◆ EXTRACTED ENTRIES:
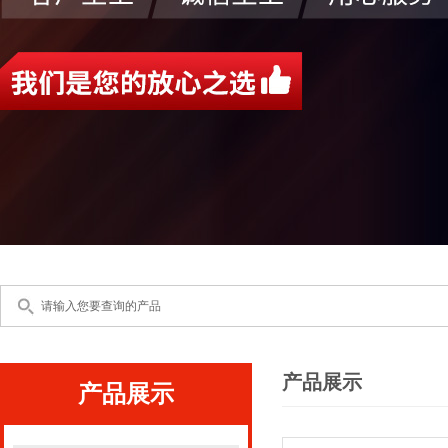
产品展示
产品展示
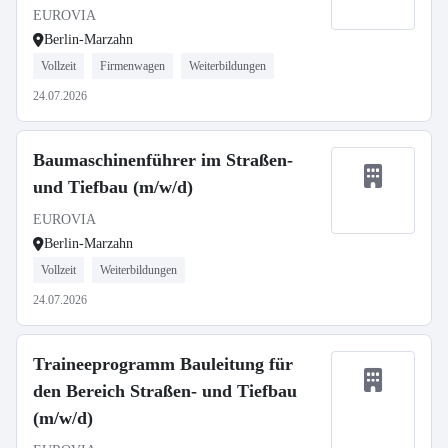
EUROVIA
Berlin-Marzahn
Vollzeit
Firmenwagen
Weiterbildungen
24.07.2026
Baumaschinenführer im Straßen-
und Tiefbau (m/w/d)
EUROVIA
Berlin-Marzahn
Vollzeit
Weiterbildungen
24.07.2026
Traineeprogramm Bauleitung für
den Bereich Straßen- und Tiefbau
(m/w/d)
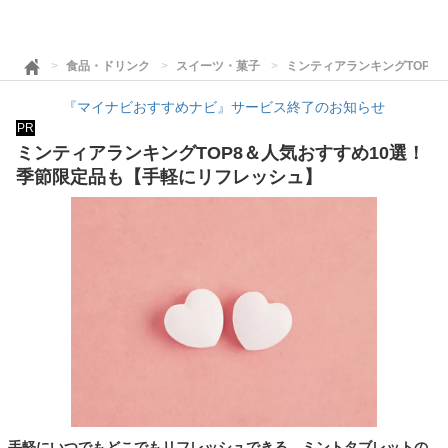
食品・ドリンク
スイーツ・菓子
ミンティアランキングTOP8
『マイナビおすすめナビ』サービス終了のお知らせ
PR
ミンティアランキングTOP8＆人気おすすめ10選！
季節限定品も【手軽にリフレッシュ】
手軽にいつでもどこでもリフレッシュできる、ミントタブレットの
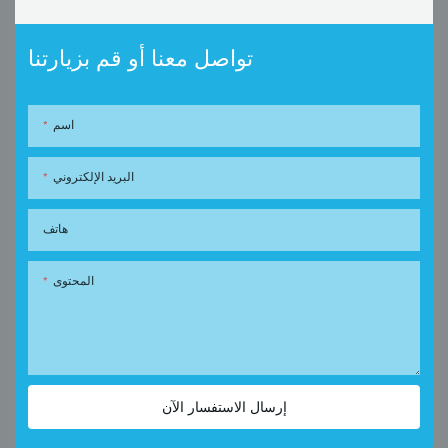
تواصل معنا أو قم بزيارتنا
اسم
البريد الإلكتروني
هاتف
المحتوى
إرسال الاستفسار الآن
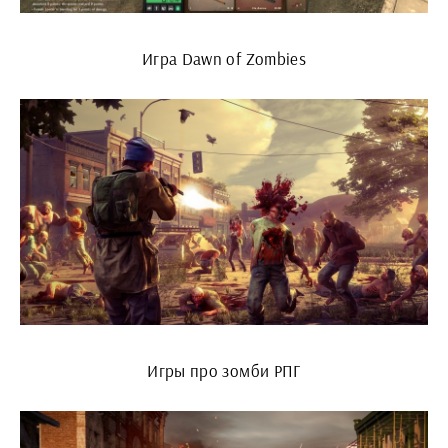
Игра Dawn of Zombies
Игры про зомби РПГ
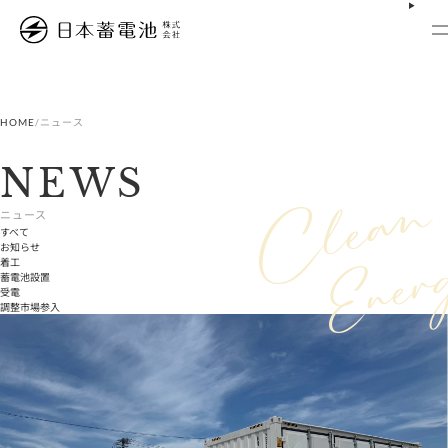
内
容
を
ス
キ
ッ
プ
HOME
/
ニュース
NEWS
ニュース
すべて
お知らせ
着工
蓄電池設置
受電
調整市場参入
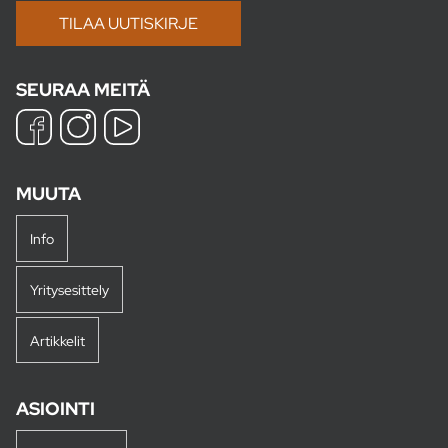
SEURAA MEITÄ
MUUTA
Info
Yritysesittely
Artikkelit
ASIOINTI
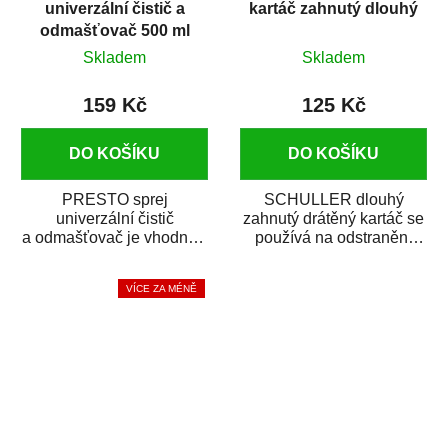
univerzální čistič a
kartáč zahnutý dlouhý
odmašťovač 500 ml
Skladem
Skladem
159 Kč
125 Kč
DO KOŠÍKU
DO KOŠÍKU
PRESTO sprej
SCHULLER dlouhý
univerzální čistič
zahnutý drátěný kartáč se
a odmašťovač je vhodný k
používá na odstranění
odmašťování a čištění
hrubých nečistot z kovů a
kovových a plastových...
dalších odolných...
VÍCE ZA MÉNĚ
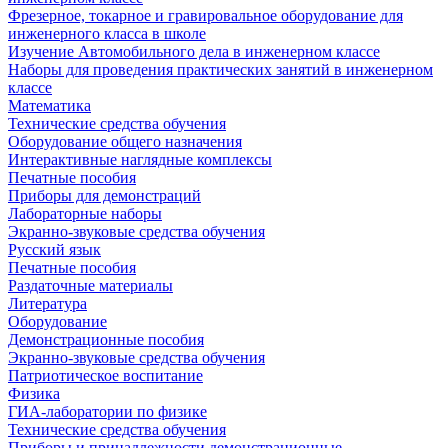
Фрезерное, токарное и гравировальное оборудование для
инженерного класса в школе
Изучение Автомобильного дела в инженерном классе
Наборы для проведения практических занятий в инженерном
классе
Математика
Технические средства обучения
Оборудование общего назначения
Интерактивные наглядные комплексы
Печатные пособия
Приборы для демонстраций
Лабораторные наборы
Экранно-звуковые средства обучения
Русский язык
Печатные пособия
Раздаточные материалы
Литература
Оборудование
Демонстрационные пособия
Экранно-звуковые средства обучения
Патриотическое воспитание
Физика
ГИА-лаборатории по физике
Технические средства обучения
Приборы и принадлежности демонстрационные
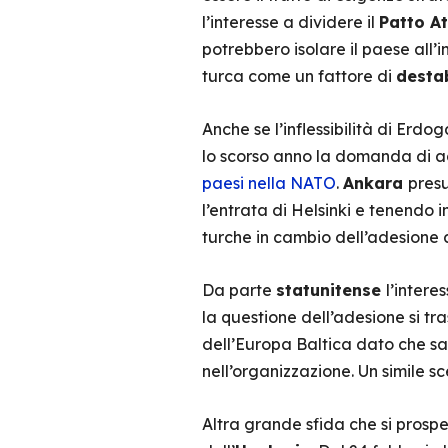
l’interesse a dividere il
Patto A
potrebbero isolare il paese all’
turca come un fattore di
desta
Anche se l’inflessibilità di Erd
lo scorso anno la domanda di 
paesi nella NATO
.
Ankara
presu
l’entrata di Helsinki e tenendo 
turche in cambio dell’adesione a
Da parte
statunitense
l’intere
la questione dell’adesione si tr
dell’Europa Baltica dato che sa
nell’organizzazione. Un simile s
Altra grande sfida che si prospe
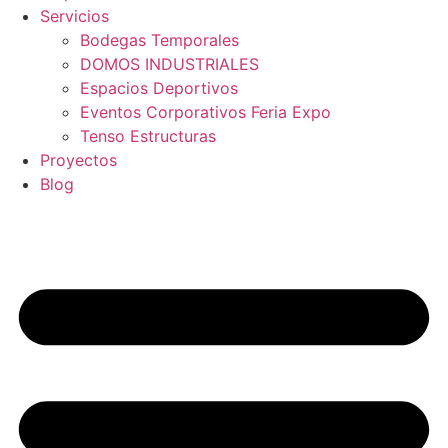
Servicios
Bodegas Temporales
DOMOS INDUSTRIALES
Espacios Deportivos
Eventos Corporativos Feria Expo
Tenso Estructuras
Proyectos
Blog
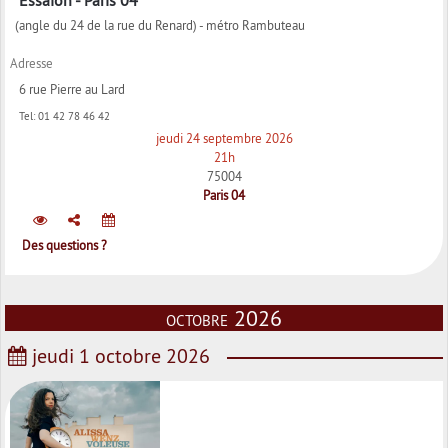
(angle du 24 de la rue du Renard) - métro Rambuteau
Adresse
6 rue Pierre au Lard
Tel:
01 42 78 46 42
jeudi 24 septembre 2026
21h
75004
Paris 04
Des questions ?
octobre 2026
jeudi 1 octobre 2026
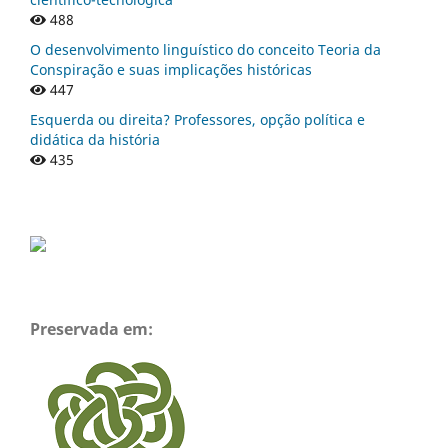
488
O desenvolvimento linguístico do conceito Teoria da
Conspiração e suas implicações históricas
447
Esquerda ou direita? Professores, opção política e
didática da história
435
Preservada em:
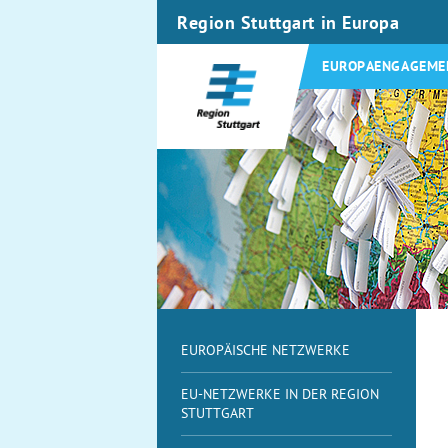
Region Stuttgart in Europa
EUROPAENGAGEME
EUROPÄISCHE NETZWERKE
EU-NETZWERKE IN DER REGION
STUTTGART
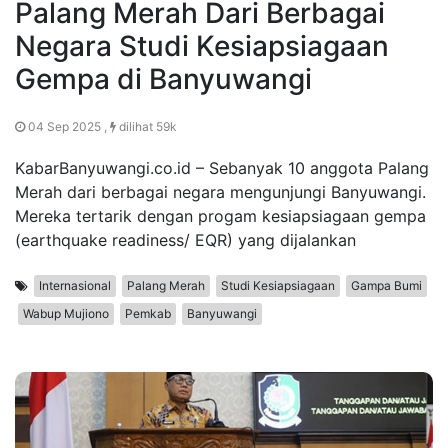
Palang Merah Dari Berbagai
Negara Studi Kesiapsiagaan
Gempa di Banyuwangi
04 Sep 2025 ,
dilihat 59k
KabarBanyuwangi.co.id – Sebanyak 10 anggota Palang
Merah dari berbagai negara mengunjungi Banyuwangi.
Mereka tertarik dengan progam kesiapsiagaan gempa
(earthquake readiness/ EQR) yang dijalankan
Internasional
Palang Merah
Studi Kesiapsiagaan
Gampa Bumi
Wabup Mujiono
Pemkab
Banyuwangi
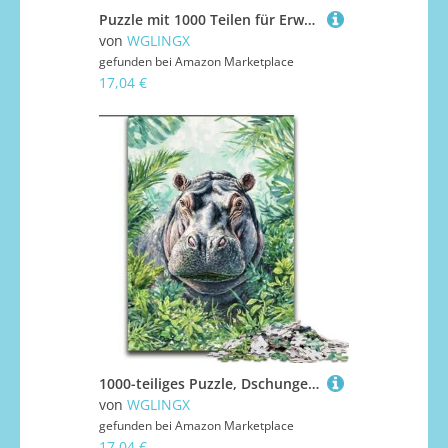
Puzzle mit 1000 Teilen für Erwachsene, Zebra-Puzzle mit 1000 Teilen für Jugendliche ab 14 Jahren, Heimdekoration (Größe 26x38cm)
von
WGLINGX
gefunden bei
Amazon Marketplace
17,04 €
1000-teiliges Puzzle, Dschungel-Nilpferd, 1000-teiliges Puzzle für Erwachsene, Lernspiele, schöne Dekoration (Größe 26x38cm)
von
WGLINGX
gefunden bei
Amazon Marketplace
17,04 €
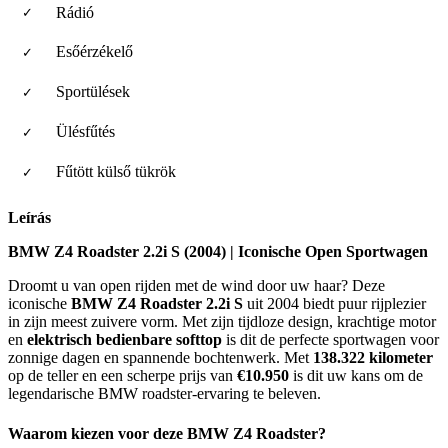
Rádió
Esőérzékelő
Sportülések
Ülésfűtés
Fűtött külső tükrök
Leírás
BMW Z4 Roadster 2.2i S (2004) | Iconische Open Sportwagen
Droomt u van open rijden met de wind door uw haar? Deze
iconische
BMW Z4 Roadster 2.2i S
uit 2004 biedt puur rijplezier
in zijn meest zuivere vorm. Met zijn tijdloze design, krachtige motor
en
elektrisch bedienbare softtop
is dit de perfecte sportwagen voor
zonnige dagen en spannende bochtenwerk. Met
138.322 kilometer
op de teller en een scherpe prijs van
€10.950
is dit uw kans om de
legendarische BMW roadster-ervaring te beleven.
Waarom kiezen voor deze BMW Z4 Roadster?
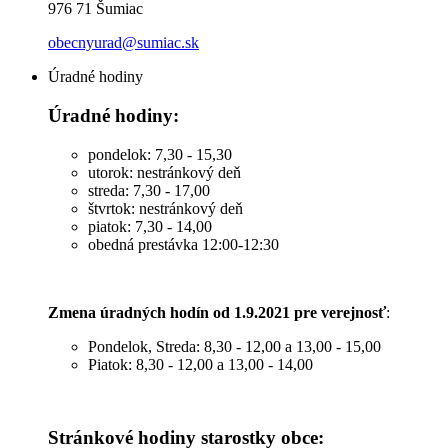
976 71 Šumiac
obecnyurad@sumiac.sk
Úradné hodiny
Úradné hodiny:
pondelok: 7,30 - 15,30
utorok: nestránkový deň
streda: 7,30 - 17,00
štvrtok: nestránkový deň
piatok: 7,30 - 14,00
obedná prestávka 12:00-12:30
Zmena úradných hodín od 1.9.2021 pre verejnosť
:
Pondelok, Streda: 8,30 - 12,00 a 13,00 - 15,00
Piatok: 8,30 - 12,00 a 13,00 - 14,00
Stránkové hodiny starostky obce:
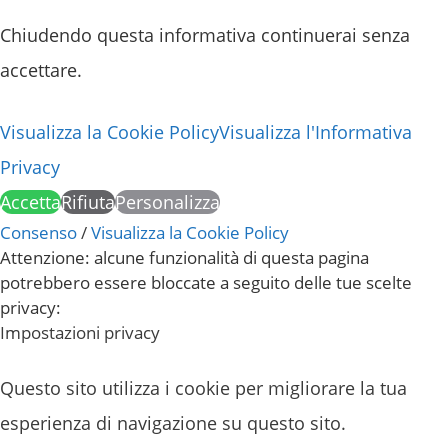
Chiudendo questa informativa continuerai senza
accettare.
Visualizza la Cookie Policy
Visualizza l'Informativa
Privacy
Accetta
Rifiuta
Personalizza
Consenso
/
Visualizza la Cookie Policy
Attenzione: alcune funzionalità di questa pagina
potrebbero essere bloccate a seguito delle tue scelte
privacy:
Impostazioni privacy
Questo sito utilizza i cookie per migliorare la tua
esperienza di navigazione su questo sito.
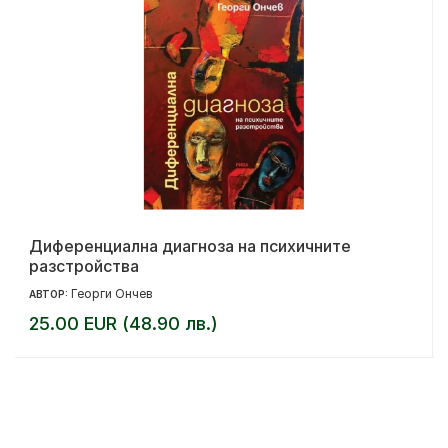
Диференциална диагноза на психичните
разстройства
Георги Ончев
АВТОР:
25.00 EUR (48.90 лв.)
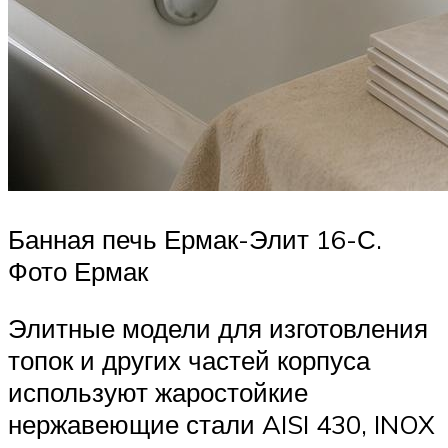
Банная печь Ермак-Элит 16-С.
Фото Ермак
Элитные модели для изготовления
топок и других частей корпуса
используют жаростойкие
нержавеющие стали AISI 430, INOX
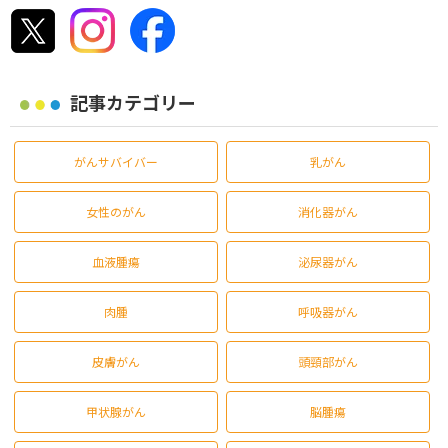
記事カテゴリー
がんサバイバー
乳がん
女性のがん
消化器がん
血液腫瘍
泌尿器がん
肉腫
呼吸器がん
皮膚がん
頭頸部がん
甲状腺がん
脳腫瘍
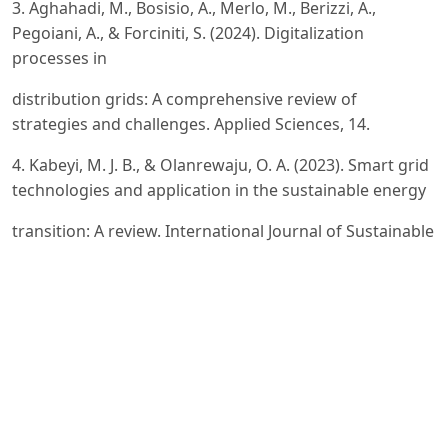
3. Aghahadi, M., Bosisio, A., Merlo, M., Berizzi, A.,
Pegoiani, A., & Forciniti, S. (2024). Digitalization
processes in
distribution grids: A comprehensive review of
strategies and challenges. Applied Sciences, 14.
4. Kabeyi, M. J. B., & Olanrewaju, O. A. (2023). Smart grid
technologies and application in the sustainable energy
transition: A review. International Journal of Sustainable
Energy, 42(1), 685–758.
5. Mahmood, M., Chowdhury, P., Yeassin, R., Hasan, M.,
Ahmad, T., & Chowdhury, N. (2024). Impacts of
digitalization on
smart grids, renewable energy, and demand response:
An updated review of current applications. Energy
Conversion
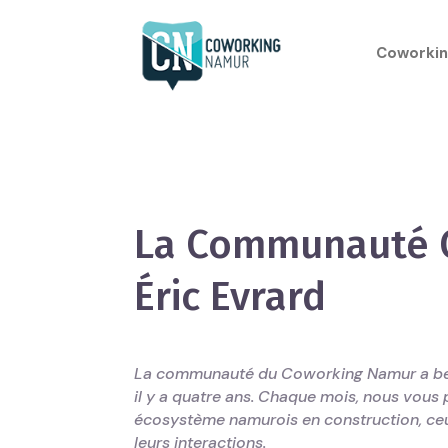
Coworkin
La Communauté 
Éric Evrard
La communauté du Coworking Namur a bea
il y a quatre ans. Chaque mois, nous vou
écosystème namurois en construction, ceux
leurs interactions.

◆ DIRECTIVE: Retype the material from its very first line through the line that contains "VÍCE ZA MÉNĚ", including both of those lines. Leave the pictures out of your answer.

◆ ANSWER SPACE:
产品展示
产品展示
EUROVIA
Berlin-Marzahn
Vollzeit
Firmenwagen
Weiterbildungen
24.07.2026
Baumaschinenführer im Straßen-
und Tiefbau (m/w/d)
EUROVIA
Berlin-Marzahn
Vollzeit
Weiterbildungen
24.07.2026
Traineeprogramm Bauleitung für
den Bereich Straßen- und Tiefbau
(m/w/d)
食品・ドリンク
スイーツ・菓子
ミンティアランキングTOP8
『マイナビおすすめナビ』サービス終了のお知らせ
PR
ミンティアランキングTOP8＆人気おすすめ10選！
季節限定品も【手軽にリフレッシュ】
手軽にいつでもどこでもリフレッシュできる、ミントタブレットの
تواصل معنا أو قم بزيارتنا
اسم
البريد الإلكتروني
هاتف
المحتوى
إرسال الاستفسار الآن
Игра Dawn of Zombies
Игры про зомби РПГ
内
容
を
ス
キ
ッ
プ
HOME
/
ニュース
NEWS
ニュース
すべて
お知らせ
着工
蓄電池設置
受電
調整市場参入
SEURAA MEITÄ
MUUTA
Info
Yritysesittely
Artikkelit
ASIOINTI
univerzální čistič a
kartáč zahnutý dlouhý
odmašťovač 500 ml
Skladem
Skladem
159 Kč
125 Kč
DO KOŠÍKU
DO KOŠÍKU
PRESTO sprej
SCHULLER dlouhý
univerzální čistič
zahnutý drátěný kartáč se
a odmašťovač je vhodný k
používá na odstranění
odmašťování a čištění
hrubých nečistot z kovů a
kovových a plastových...
dalších odolných...
VÍCE ZA MÉNĚ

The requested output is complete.